There’s now a state law that spells out the right to farm and ranch in Nebraska but an effort is underway to include that law in the state constitution.
Laura Field, legislative director for the Nebraska Cattlemen, says that’s one of four bills the association is making a priority this legislative session.
“In the November general election, the voters would vote on that question,” Field says. “It would say that the legislature could not pass any legislation that would prohibit someone’s right to farm and ranch in the state. Other states have done it recently, Missouri and North Dakota, and Oklahoma voters will be facing that question this fall.”
Field says the measure will be heard in the Unicameral’s Agriculture Committee next month. It will then need at least 30 votes before the full legislature to put the measure to a vote of the people. She says the idea came about due to pressure from activist groups.
“We’ve heard a lot of discussion around genetically-modified organism issues,” Field says, “and a whole lot of the different movements that have really started to hinder the activities that go on on farms and ranches as people try to do the best they can to feed the world.”
She says another legislative priority is the clarification of provisions related to farm implements on state highways.

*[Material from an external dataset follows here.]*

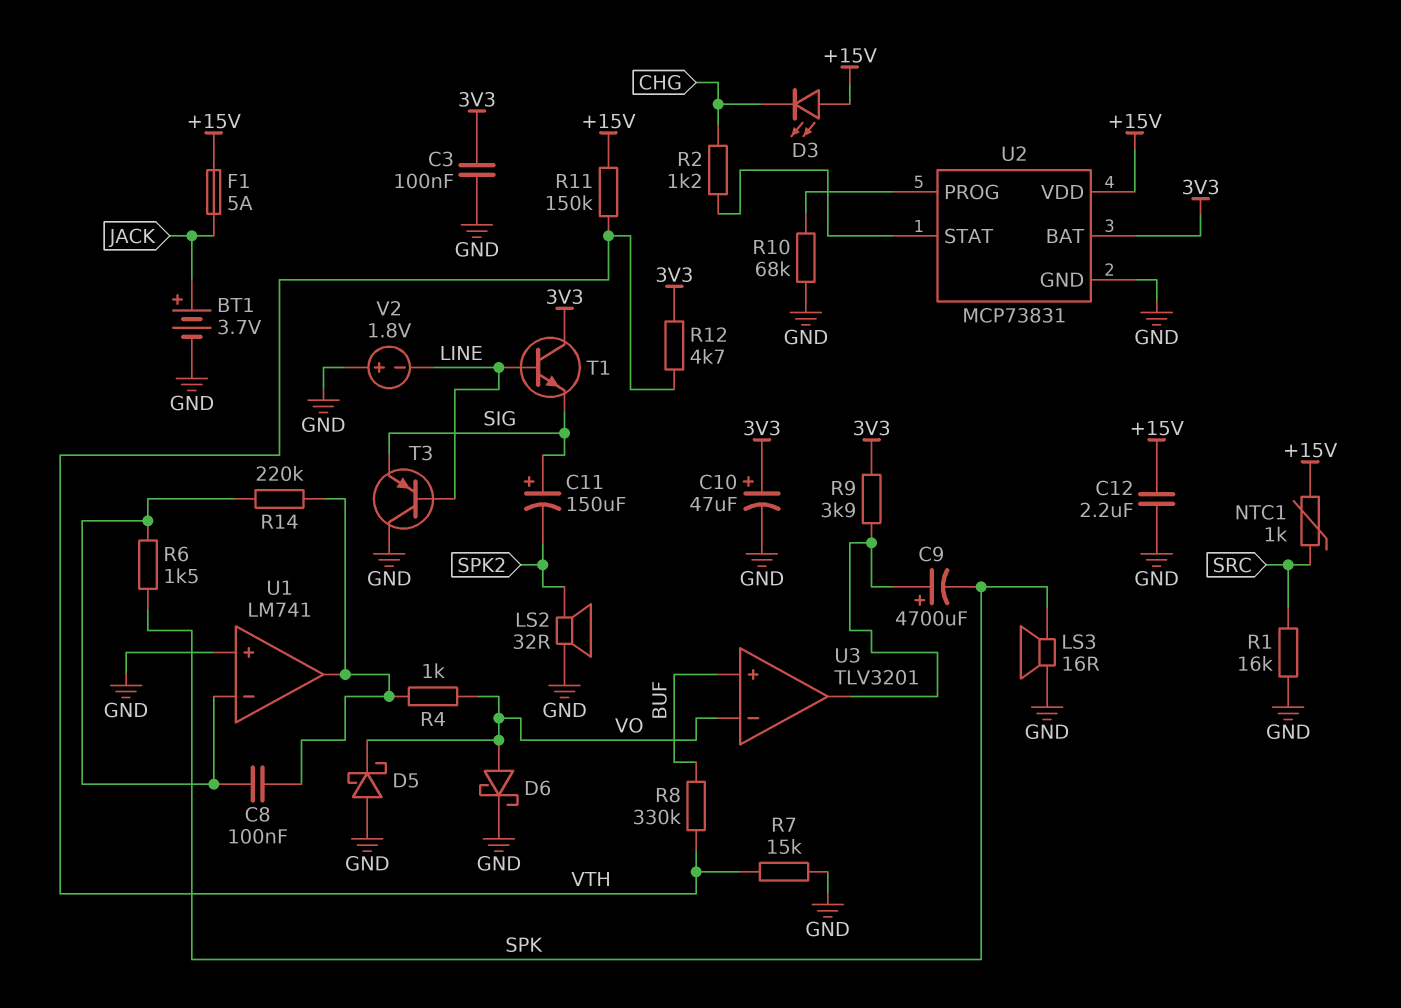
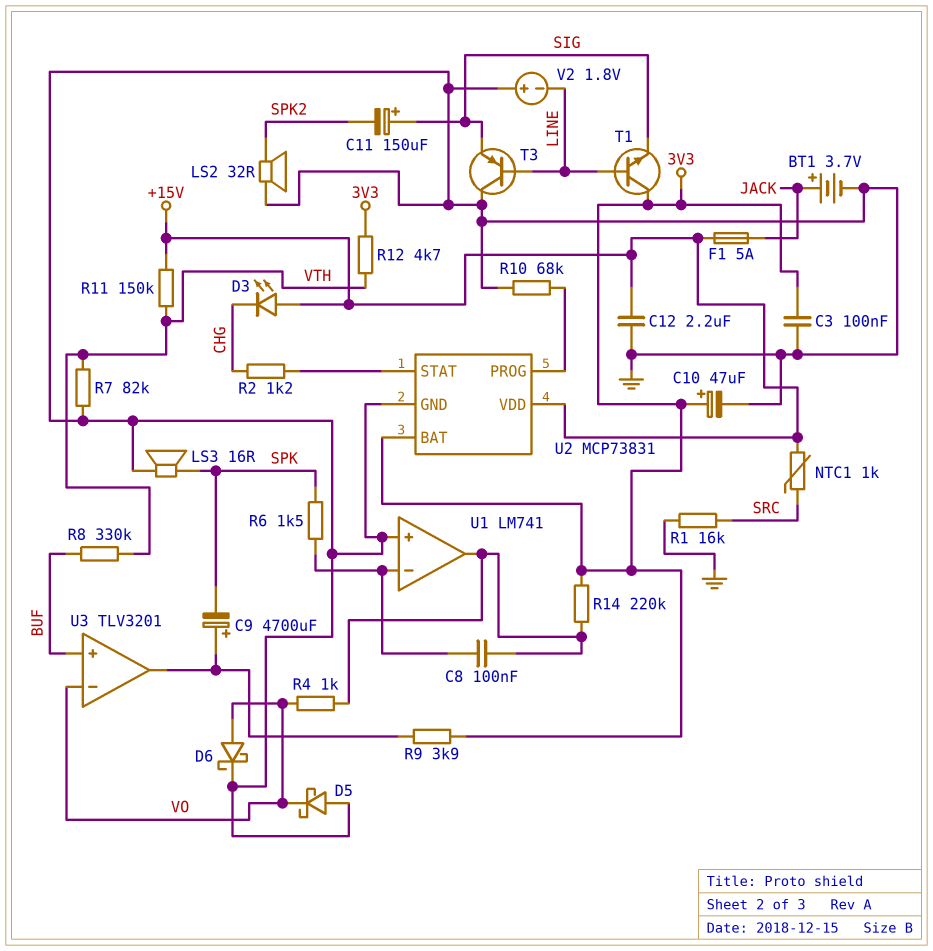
R7: 15k (GND, VTH) -> 82k (GND, VTH)
R14: 220k (U1/in-, U1/out) -> 220k (3V3, U1/out)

“It more clearly defines which vehicles fall under this category,” Field says, “and for those vehicles that meet the definition in the rules of the road statute, they would be exempt from weight restrictions on Nebraska roads and highways, other than bridges or interstates, which are regulated in other parts of our statute.”
The goal is to make it very clear to people who drive those farm vehicles — and to law enforcement — who can and can’t be on the road and with what kind of load.
The association’s final two legislative priorities deal with property tax relief and support for the governor’s plan to cap the increase on ag valuations to 3% per year.